Rappelons que l’AMMPS, placée sous la tutelle du ministère de la Santé et de la Protection sociale, a pour mission d’assurer la régulation du marché pharmaceutique national, le contrôle de la qualité des médicaments et produits de santé, la fixation des prix, ainsi que la surveillance post-commercialisation. Elle est en outre chargée de l’Autorisation de mise sur le marché (AMM).

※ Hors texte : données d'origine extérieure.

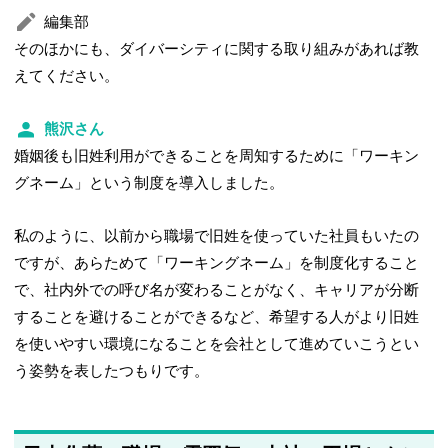
編集部
そのほかにも、ダイバーシティに関する取り組みがあれば教
えてください。
熊沢さん
婚姻後も旧姓利用ができることを周知するために「ワーキン
グネーム」という制度を導入しました。
私のように、以前から職場で旧姓を使っていた社員もいたの
ですが、あらためて「ワーキングネーム」を制度化すること
で、社内外での呼び名が変わることがなく、キャリアが分断
することを避けることができるなど、希望する人がより旧姓
を使いやすい環境になることを会社として進めていこうとい
う姿勢を表したつもりです。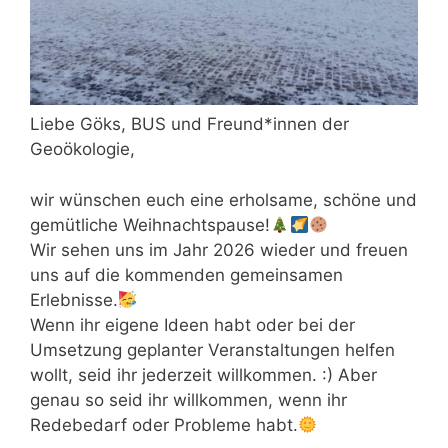
Liebe Göks, BUS und Freund*innen der
Geoökologie,
wir wünschen euch eine erholsame, schöne und
gemütliche Weihnachtspause!
Wir sehen uns im Jahr 2026 wieder und freuen
uns auf die kommenden gemeinsamen
Erlebnisse.
Wenn ihr eigene Ideen habt oder bei der
Umsetzung geplanter Veranstaltungen helfen
wollt, seid ihr jederzeit willkommen. :) Aber
genau so seid ihr willkommen, wenn ihr
Redebedarf oder Probleme habt.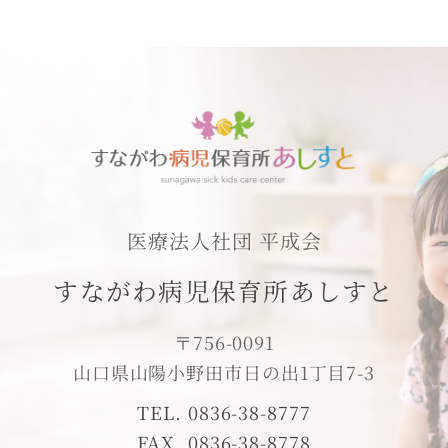
医療法人社団 平成会
すながわ病児保育所あしすと
〒756-0091
山口県山陽小野田市日の出1丁目7-3
TEL. 0836-38-8777
FAX. 0836-38-8778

Elle devrait donc jouer un rôle central dans la mise en œuvre des orientations stratégiques de l’État, visant à consolider la souveraineté pharmaceutique du Royaume, à garantir la disponibilité des produits de santé essentiels et à veiller à leur sécurité et à leur qualité. Dans cette optique, l’Agence s’est engagée récemment dans un vaste chantier de modernisation et de refonte de ses services, inspiré des meilleures pratiques internationales en matière de régulation pharmaceutique. Ce processus vise à renforcer la transparence, l’efficience administrative et la traçabilité tout au long de la chaîne du médicament, en passant par le contrôle et la surveillance post-commercialisation. Cette dynamique de réforme s’inscrit pleinement dans la mise en œuvre du nouveau système national de santé, conformément aux Hautes Orientations Royales, et ambitionne de doter le Maroc d’une agence forte, indépendante et capable de soutenir les politiques publiques en matière de souveraineté sanitaire. Dans ce contexte, toute tension pourrait représenter un défi majeur pour la poursuite de son action stratégique.

Nous reviendrons sur ce sujet important qui touche à un secteur sensible, tant les enjeux industriels, de souveraineté sanitaire, de prix des médicaments qui impactent le citoyen et d’équilibre des systèmes d’assurance maladie, en font un dossier complexe dont l’approche doit forcément être multidimensionnelle.